An Interpretation Process for Clustering Analysis Based on the Ontology of Language
Wagner Francisco Castilho (Federal University of Rio Grande do Sul (UFRGS), Brazil and Federal Savings Bank (CEF), Brazil), Gentil José de Lucena Filho (Catholic University of Brasília, Brazil), Hércules Antonio do Prado (Catholic University of Brasilia, Brazil and Embrapa Food Technology, Brazil) and Edilson Ferneda (Catholic University of Brasilia, Brazil)
Copyright: © 2008
Clustering analysis (CA) techniques consist in, given a set of objects, estimating dense regions of points separated by sparse regions, according to the dimensions that describe these objects. Independently from the data nature – structured or non-structured -, we look for homogenous clouds of points, that define clusters, from which we want to extract some meaning. In other words, when doing CA, the analyst is searching for underlying structures in a multidimensional space for what one could assign some meaning.
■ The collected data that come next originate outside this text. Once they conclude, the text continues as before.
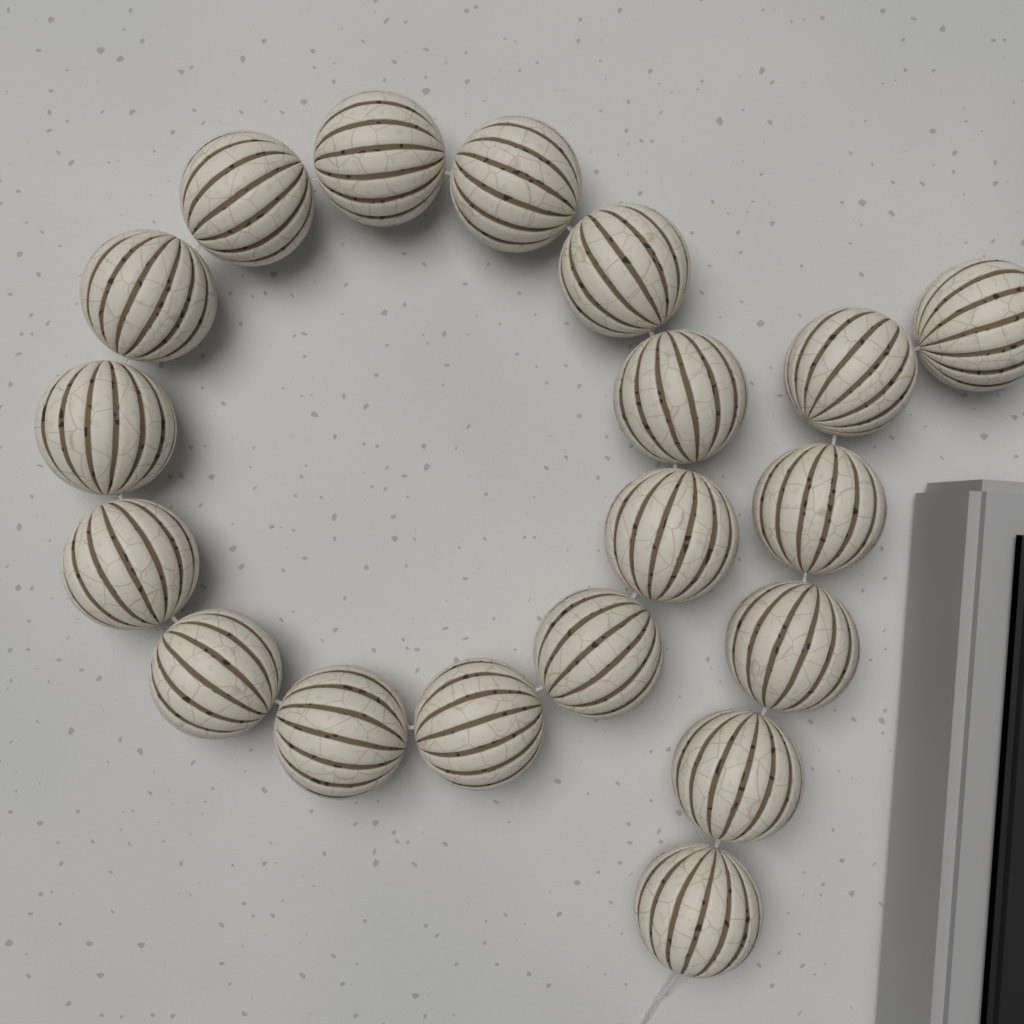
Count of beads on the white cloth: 19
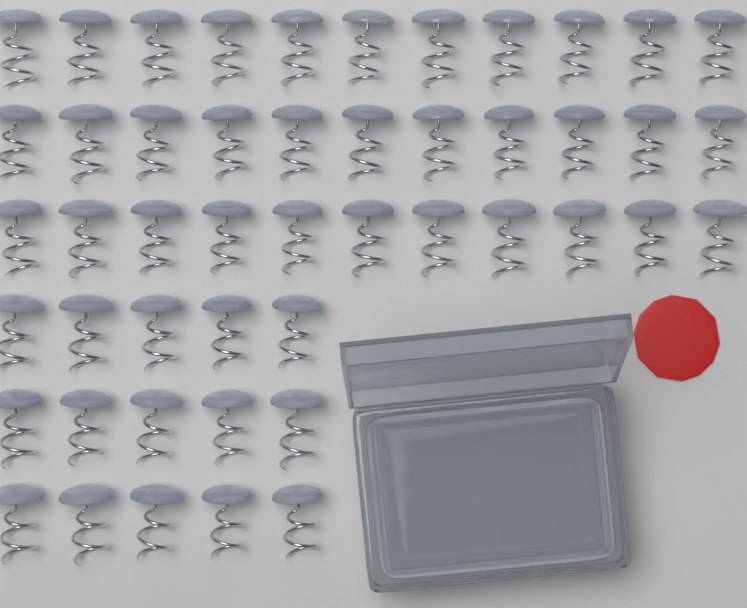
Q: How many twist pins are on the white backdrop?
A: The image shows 48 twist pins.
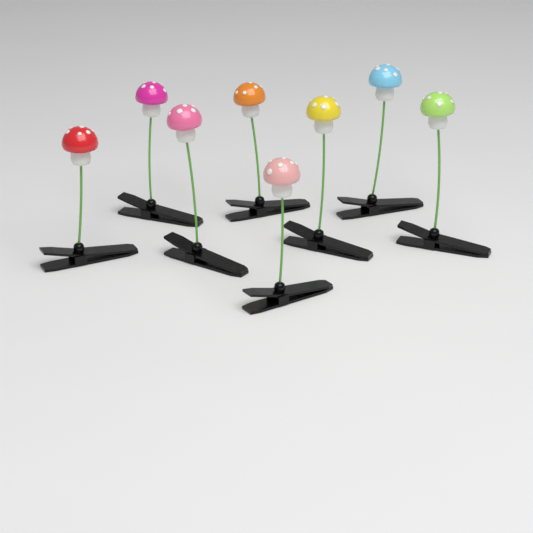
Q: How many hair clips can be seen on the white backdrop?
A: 8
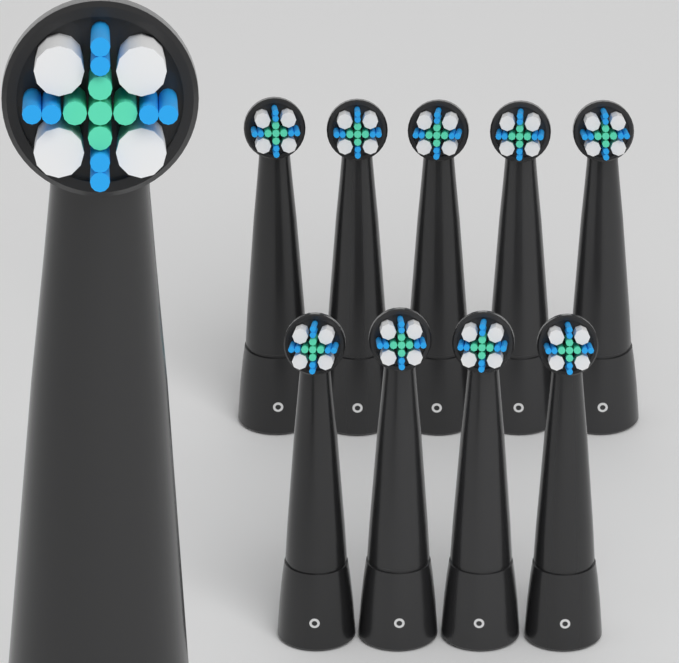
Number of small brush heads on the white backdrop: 9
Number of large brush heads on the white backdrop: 1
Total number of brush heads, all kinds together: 10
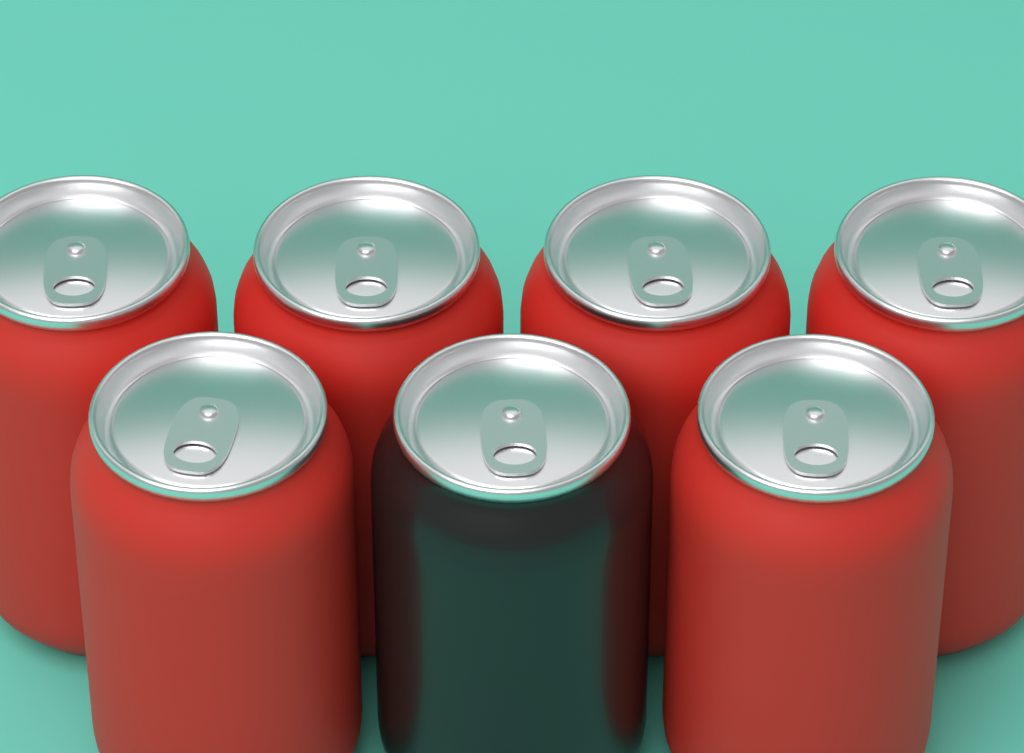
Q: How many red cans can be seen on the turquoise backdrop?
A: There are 6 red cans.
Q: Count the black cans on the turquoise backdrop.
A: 1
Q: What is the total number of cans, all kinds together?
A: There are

Grossly, to carry a CA application, two main activities are involved: generating clusters configurations by means of an algorithm and interpreting these configurations in order to approximate a solution that could contribute with the CA application objective. Generating a clusters configuration is typically a computational task, while the interpretation task brings a strong burden of subjectivity. Many approaches are presented in the literature for generating clusters configuration. Unfortunately, the interpretation task has not received so much attention, possibly due to the difficulty in modeling something that is subjective in nature. In this chapter a method to guide the interpretation of a clusters configuration is proposed. The inherent subjectivity is approached directly by describing the process with the apparatus of the Ontology of Language. The main contribution of this chapter is to provide a sound conceptual basis to guide the analyst in extracting meaning from the patterns found in a set of data, no matter we are talking about data bases, a set of free texts, or a set of web pages.